R. Albert Mohler Jr., president of Southern Baptist Theological Seminary, argued against keeping either Saddleback or Fern Creek within the Southern Baptist fold. He said the idea of women pastors “is an issue of fundamental biblical authority that does violate both the doctrine and the order of the Southern Baptist Convention.”
‘Behave like Christians’
Newly reelected SBC President Bart Barber appeared before the outcome of the votes were announced to urge an appropriate response. “I believe in the sanctity of marriage, but I know sometimes in our churches people wind up in biblical divorce,” he said. “But we don’t throw divorce parties at our church, OK?”
After Baptists responded with applause, he added: “And whatever these results are, I’m asking you: Behave like Christians, OK?”
After Wednesday’s vote, Warren appeared resigned. “We lost,” he said at a press conference. “I wasn’t expecting to win. We actually got about 700 more votes than I expected.”

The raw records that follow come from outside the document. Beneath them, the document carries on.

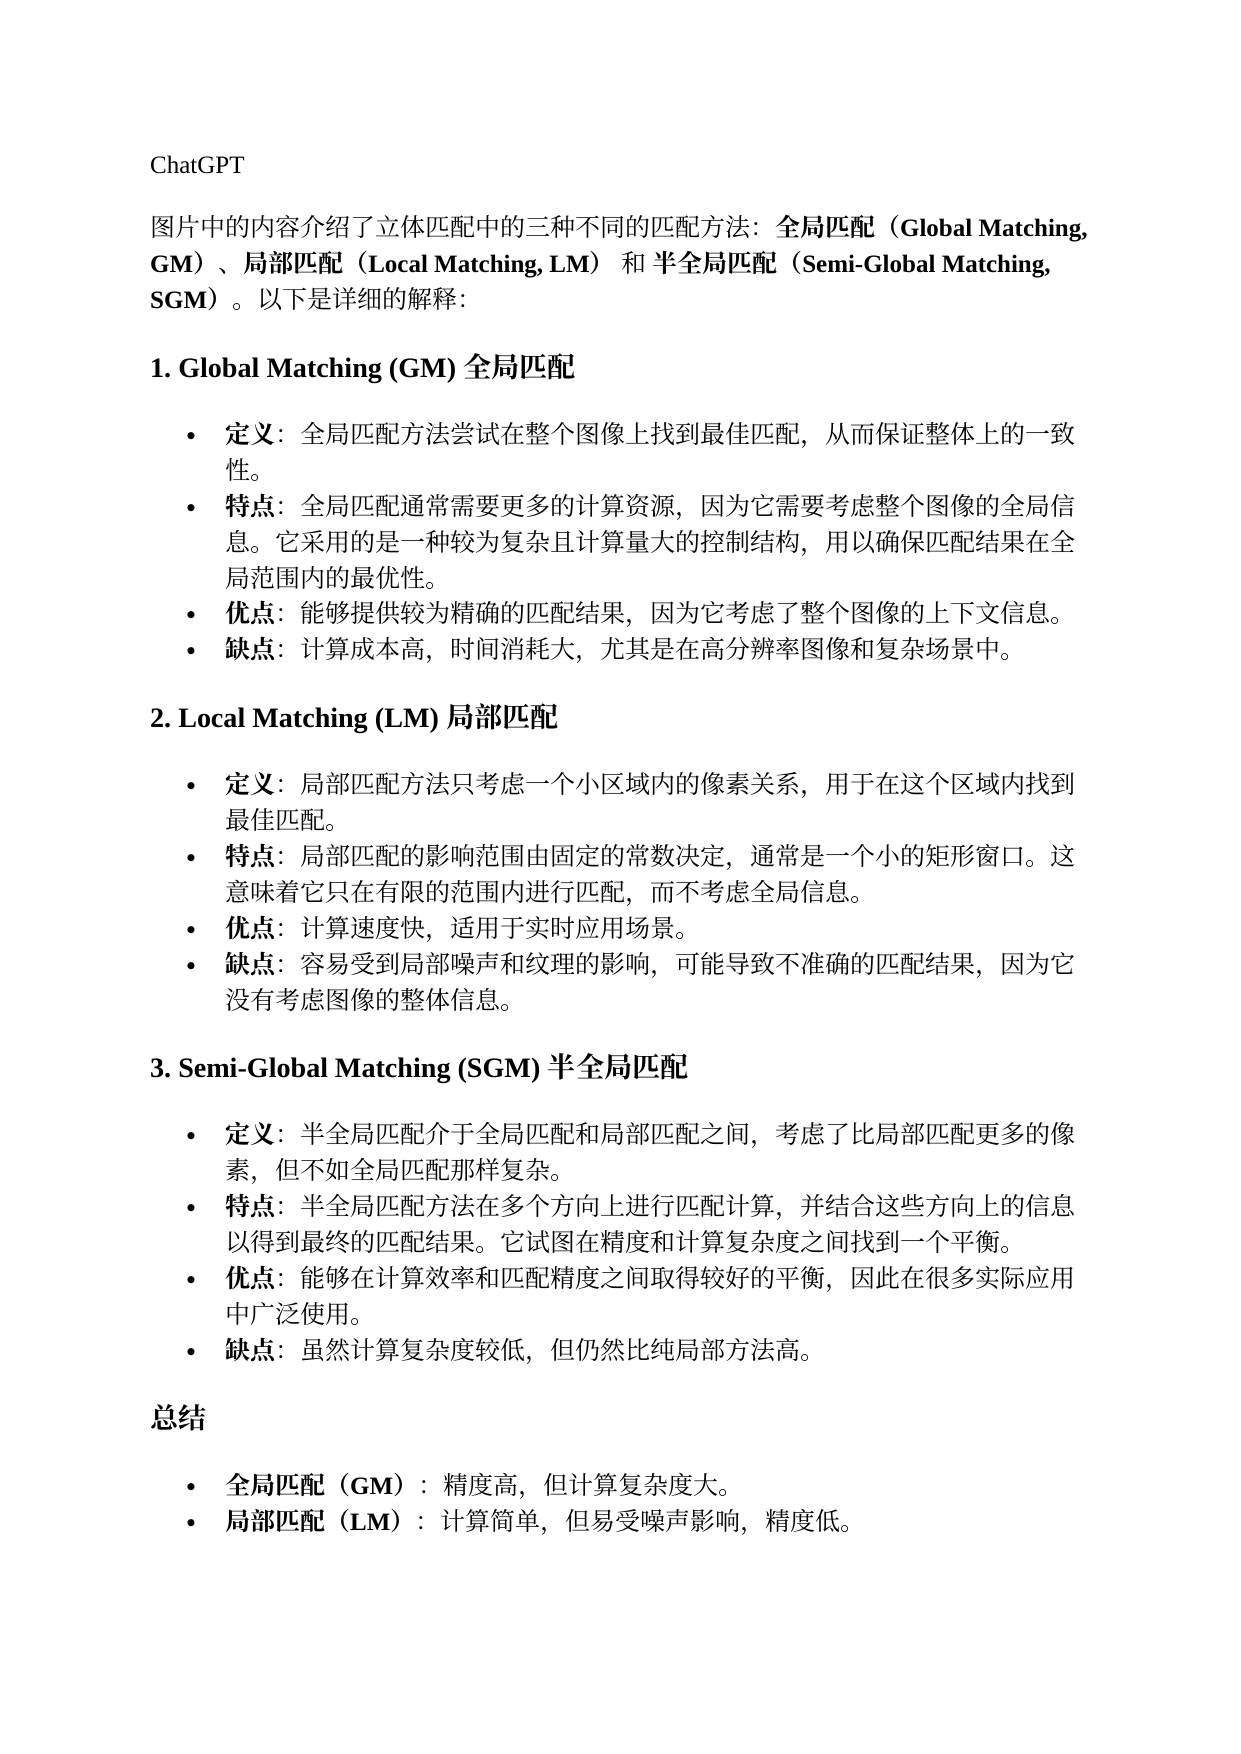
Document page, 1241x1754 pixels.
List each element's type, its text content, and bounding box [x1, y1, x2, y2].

text ChatGPT [150, 150, 1090, 179]
list 定义：全局匹配方法尝试在整个图像上找到最佳匹配，从而保证整体上的一致性。 [187, 414, 1090, 486]
list 缺点：虽然计算复杂度较低，但仍然比纯局部方法高。 [187, 1331, 1090, 1367]
list 定义：局部匹配方法只考虑一个小区域内的像素关系，用于在这个区域内找到最佳匹配。 [187, 765, 1090, 837]
list 优点：能够在计算效率和匹配精度之间取得较好的平衡，因此在很多实际应用中广泛使用。 [187, 1259, 1090, 1331]
text 2. Local Matching (LM) 局部匹配 [150, 695, 1090, 736]
text 1. Global Matching (GM) 全局匹配 [150, 345, 1090, 385]
list 缺点：容易受到局部噪声和纹理的影响，可能导致不准确的匹配结果，因为它没有考虑图像的整体信息。 [187, 944, 1090, 1016]
list 特点：全局匹配通常需要更多的计算资源，因为它需要考虑整个图像的全局信息。它采用的是一种较为复杂且计算量大的控制结构，用以确保匹配结果在全局范围内的最优性。 [187, 486, 1090, 594]
list 优点：能够提供较为精确的匹配结果，因为它考虑了整个图像的上下文信息。 [187, 594, 1090, 630]
list 特点：半全局匹配方法在多个方向上进行匹配计算，并结合这些方向上的信息以得到最终的匹配结果。它试图在精度和计算复杂度之间找到一个平衡。 [187, 1187, 1090, 1259]
text 图片中的内容介绍了立体匹配中的三种不同的匹配方法：全局匹配（Global Matching, GM）、局部匹配（Local Matching, LM） 和 半全局匹配（Semi-Global Matching, SGM）。以下是详细的解释： [150, 208, 1090, 316]
list 定义：半全局匹配介于全局匹配和局部匹配之间，考虑了比局部匹配更多的像素，但不如全局匹配那样复杂。 [187, 1115, 1090, 1187]
text 3. Semi-Global Matching (SGM) 半全局匹配 [150, 1046, 1090, 1086]
list 特点：局部匹配的影响范围由固定的常数决定，通常是一个小的矩形窗口。这意味着它只在有限的范围内进行匹配，而不考虑全局信息。 [187, 837, 1090, 908]
list 局部匹配（LM）：计算简单，但易受噪声影响，精度低。 [187, 1501, 1090, 1537]
list 缺点：计算成本高，时间消耗大，尤其是在高分辨率图像和复杂场景中。 [187, 630, 1090, 666]
text 总结 [150, 1396, 1090, 1436]
list 全局匹配（GM）：精度高，但计算复杂度大。 [187, 1465, 1090, 1501]
list 优点：计算速度快，适用于实时应用场景。 [187, 908, 1090, 944]
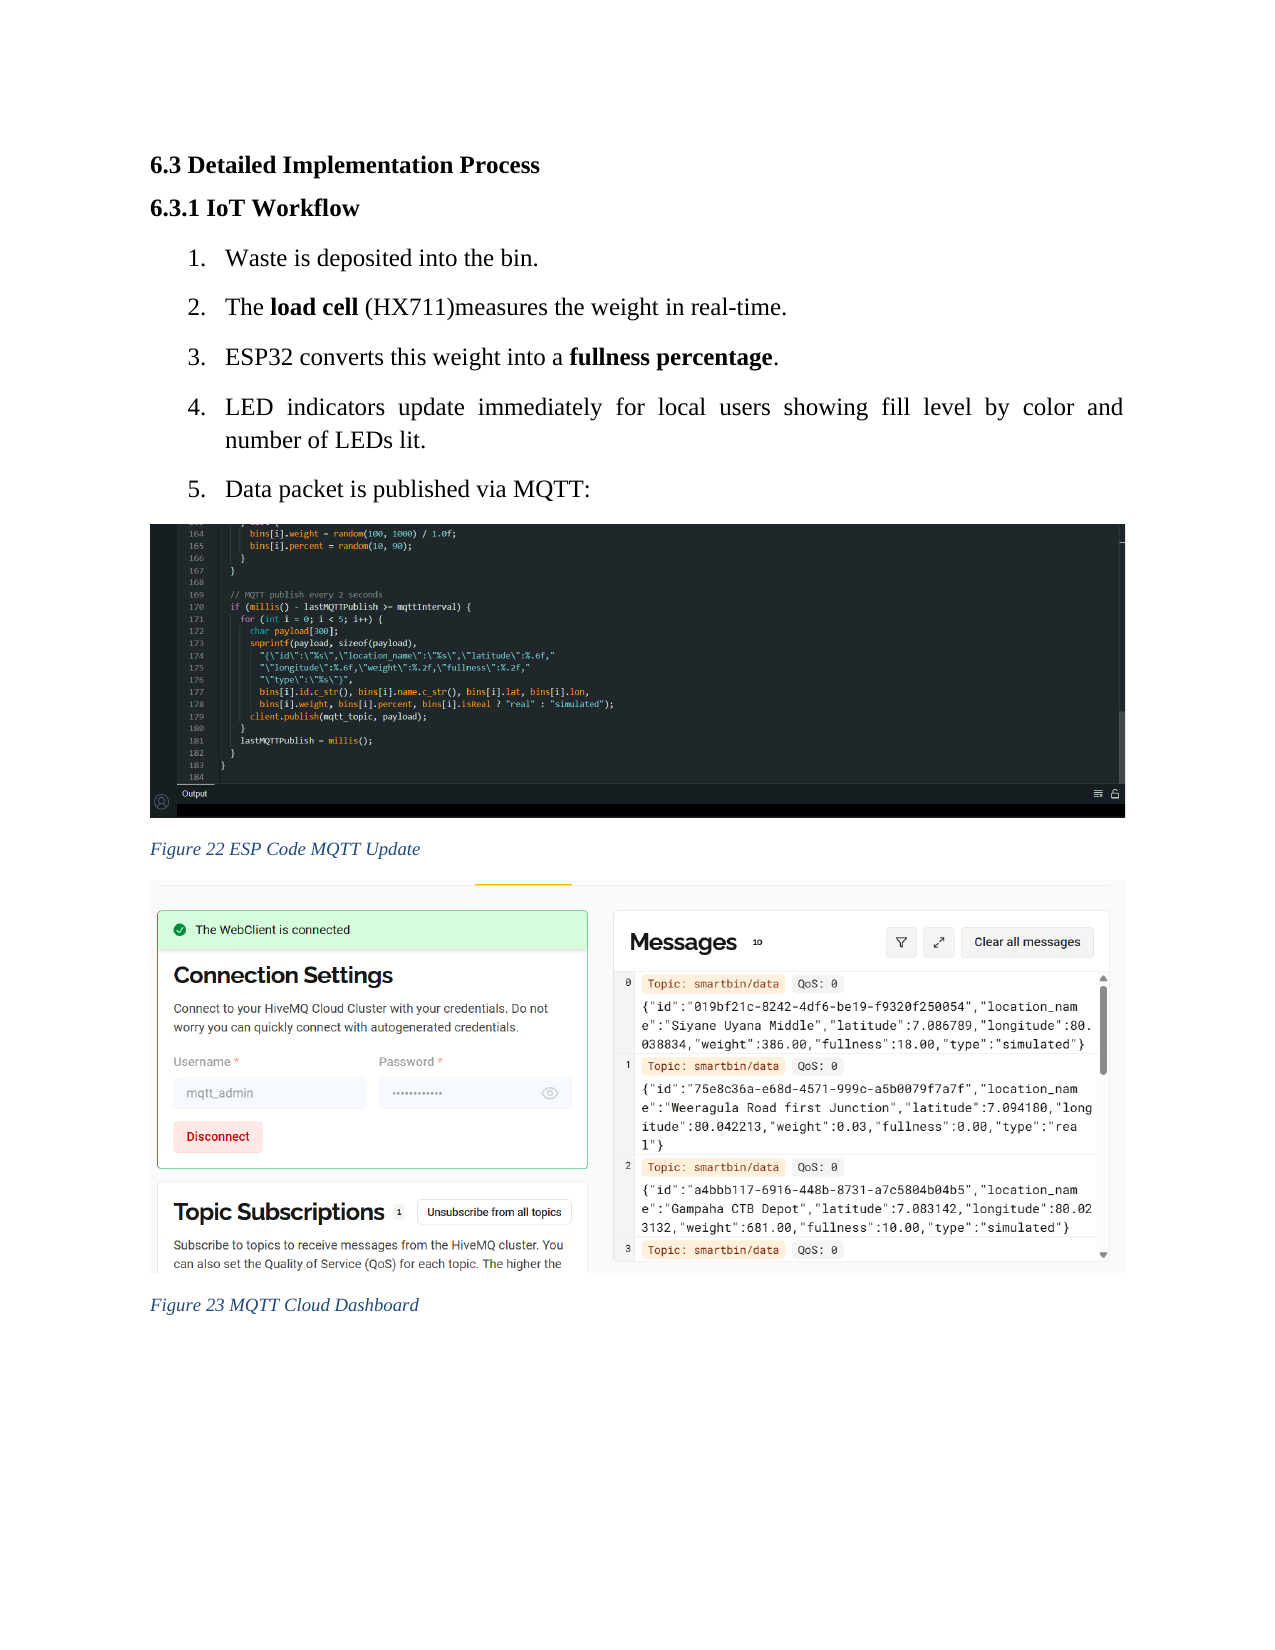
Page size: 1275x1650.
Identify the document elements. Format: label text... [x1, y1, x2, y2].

subtitle 6.3 Detailed Implementation Process [150, 150, 1125, 179]
text Figure 22 ESP Code MQTT Update [150, 838, 1125, 860]
list Data packet is published via MQTT: [187, 474, 1125, 503]
list The load cell (HX711)measures the weight in real-time. [187, 292, 1125, 321]
text Figure 23 MQTT Cloud Dashboard [150, 1293, 1125, 1315]
picture [150, 880, 1125, 1273]
picture [150, 524, 1125, 818]
list ESP32 converts this weight into a fullness percentage. [187, 342, 1125, 371]
list LED indicators update immediately for local users showing fill level by color and number of LEDs lit. [187, 392, 1125, 454]
text 6.3.1 IoT Workflow [150, 193, 1125, 222]
list Waste is deposited into the bin. [187, 243, 1125, 272]
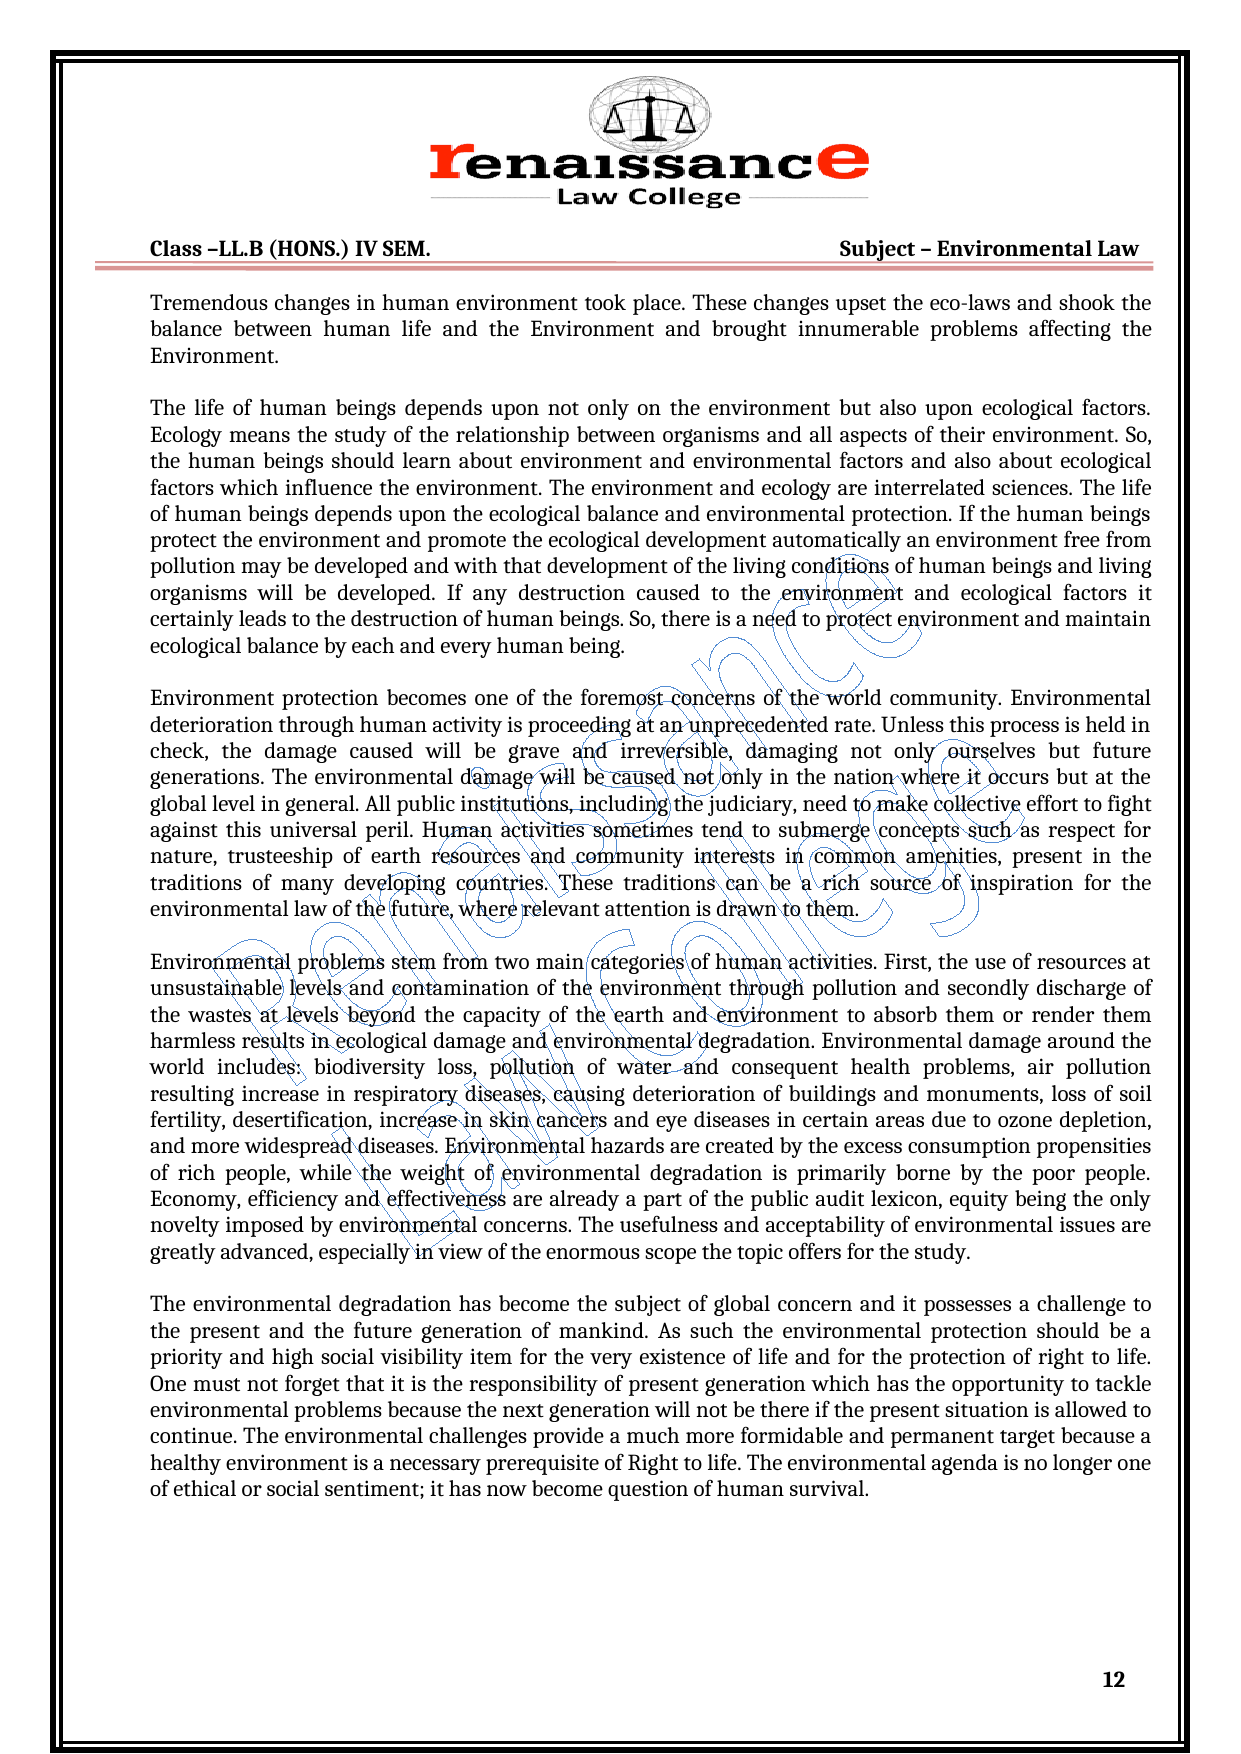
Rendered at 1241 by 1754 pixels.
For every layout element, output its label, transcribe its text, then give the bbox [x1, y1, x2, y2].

Warren said he took on the appeal for the sake of pastors of other churches who don’t have the same kind of platform that he does and who worry that SBC leaders will come after them. “They can’t hurt me,” he said. He noted that Saddleback will still be part of its local Baptist association and the California Baptist state convention.
But Warren criticized the move for its shortsightedness. “It’s not really smart when you are losing half a million members a year to kick out people who want to fellowship with you,” he said.
The retired pastor, known for his wisdom on the topic of planting and growing churches, said, “The messengers voted from conformity and uniformity, not unity. … The only way you can give unity is to love diversity.” He added, “Truth wins out over tradition.”
Popham was equally undaunted. Dressed in a green T-shirt from her church’s children’s music program, the pastor said the church will keep doing what they’ve been doing for decades. Last week, she said, three kids in the church had accepted Jesus as their savior during the church’s Vacation Bible School.
“I think God has greater things for us now because the God we serve is so much bigger than the Southern Baptist Convention,” she said, adding. “I need to say: Thank you, Southern Baptists. You’ve given us great publicity.”
Freedom Church also had its say in front of the delegates on Tuesday, with Donald Stewart, an elder of the Florida congregation, saying in his three-minute speech that the church’s former pastor resigned and is “no longer involved in the leadership of the church.”
But Executive Committee member Dean Inserra cast doubt on whether that pastor would remain resigned. He added that the state convention and a local association in Florida “provided Freedom Church with the confirmed and admitted sexual misconduct of the individual serving as the senior pastor, yet Freedom Church took zero action.”
The closely watched decisions about women pastors demonstrated that many Southern Baptists remain committed to the Baptist Faith and Message, their doctrinal statement that declares: “While both men and women are gifted for service in the church, the office of pastor is limited to men as qualified by Scripture.”
The three churches were among eight congregations officially disaffiliated by the denomination’s Executive Committee since last year’s annual meeting.
The appeals that reached the convention floor on the first day of the two-day meeting marked a new juncture for Southern Baptists. When the Executive Committee announced in May this would occur, its chairman, David Sons, called it “the first time in SBC history for this particular item of business to come before the Convention.”